- [Texte]
────────────────

Camille Chalmers a identifé trois moments importants correspondant à trois projets de modernisation qui ont eu des effets considérables sur l’exclusion de la paysannerie :
1915-1934 : Création en Haïti des agro-industries qui s’étaient ensuite tournées vers la République Dominicaine. Haïti allait se transformer en pays fournisseur de main-d’œuvre à bon marché ;
1969-1970 : Installation des industries de sous-traitance, qui avait entraîné une désorganisation du secteur paysan ;
A partir de 1994 : L’application du plan néolibéral a affaibli le secteur paysan, en établissant une concurrence déloyale entre les producteurs haïtiens et des producteurs étrangers performants et subventionnés.
Ces projets de modernisation ont aggravé l’exclusion de la paysannerie haïtienne, empêchant l’intégration réelle de la société et favorisant l’accroissement de la pauvreté.
L’analyse de la situation
de la plaine Maribahoux
L’ingénieur-agronome Alix Innocent a relevé, dans son intervention, les conséquences néfastes de l’installation d’une zone franche dans la plaine de Maribahoux, au plan socio-économique et environnemental.

────────────────

- [Segment de données]
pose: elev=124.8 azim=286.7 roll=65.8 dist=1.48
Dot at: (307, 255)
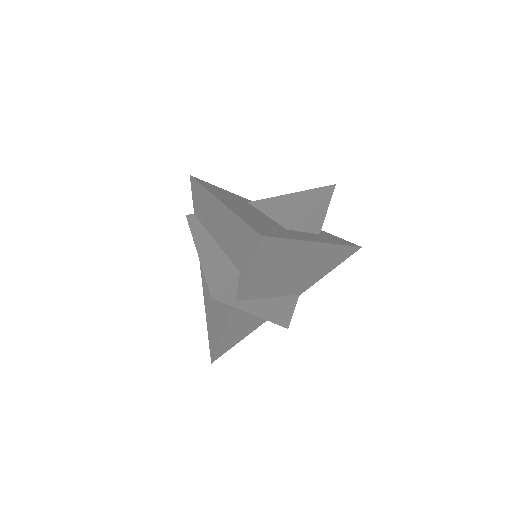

────────────────

- [Tâches à réaliser]
[1] Répondez aux questions suivantes d'après le texte sur la paysannerie haïtienne.
(a) À quelle période les industries de sous-traitance se sont-elles installées ?
(b) À partir de quelle année le plan néolibéral a-t-il été appliqué ?
(c) Dans quelle plaine une zone franche a-t-elle été installée ?
[2] Résumez le texte sur la paysannerie haïtienne en deux phrases.
[3] Écrivez la suite du texte sur la paysannerie haïtienne à partir de sa dernière phrase.

- [Réponses aux tâches]
[1]
(a) En 1969-1970.
(b) À partir de 1994.
(c) Dans la plaine de Maribahoux.

[2] Selon Camille Chalmers, trois projets de modernisation ont aggravé l'exclusion de la paysannerie haïtienne et favorisé l'accroissement de la pauvreté : les agro-industries de 1915-1934, les industries de sous-traitance de 1969-1970 et le plan néolibéral appliqué à partir de 1994. L'ingénieur-agronome Alix Innocent a relevé les conséquences néfastes, au plan socio-économique et environnemental, de l'installation d'une zone franche dans la plaine de Maribahoux.

[3]
Sur le plan socio-économique, la zone franche établie dans la plaine de Maribahoux peut :
occasionner de lourdes pertes pour l’économie paysanne ;
hypothéquer le développement touristique avec le risque de polluer toute la cote Nord-Est d’Haïti ;
entraîner la faillite de l’exploitation agricole en diminuant la production agricole.
Sur le plan environnemental, l’intervenant a noté que :
le problème de stockage de l’huile usée provenant des usines de sous-traitance établies dans la plaine, peut produire des conséquences néfastes pour l’écologie de la zone ;
la température peut être augmentée de 3 à 6% et occasionner des pluies acides dans la région ;
Alix Innocent a noté également les risques d’un épuisement de la nappe phréatique.
Les problèmes des paysans,
filières et opportunités
L’agriculture est la première branche d’activité économique d’Haïti depuis 200 ans, en termes d’emplois et de création de richesses, a rappelé Gilles Damais en introduction de son exposé. Plus de 50% des Haïtiens sont dans l’agriculture. Sur chaque 100 gourdes de revenu créé, 30 gourdes proviennent de l’agriculture.
Pourtant, depuis 200 ans, ce secteur est exclu dans les politiques publiques. On a enregistré un délaissement de la production nationale au profit des importations. Il en est résulté un découragement des secteurs privé et paysan à investir dans l’agriculture.
Cependant, certaines expériences ont montré qu’il y a des opportunités dans quelques filières. Parmi ces expériences, qui ont réussi, on peut citer : la production du café, de l’igname, la modernisation du rapadou, la commercialisation des mangues destinées à l’exportation et des fruits transformés.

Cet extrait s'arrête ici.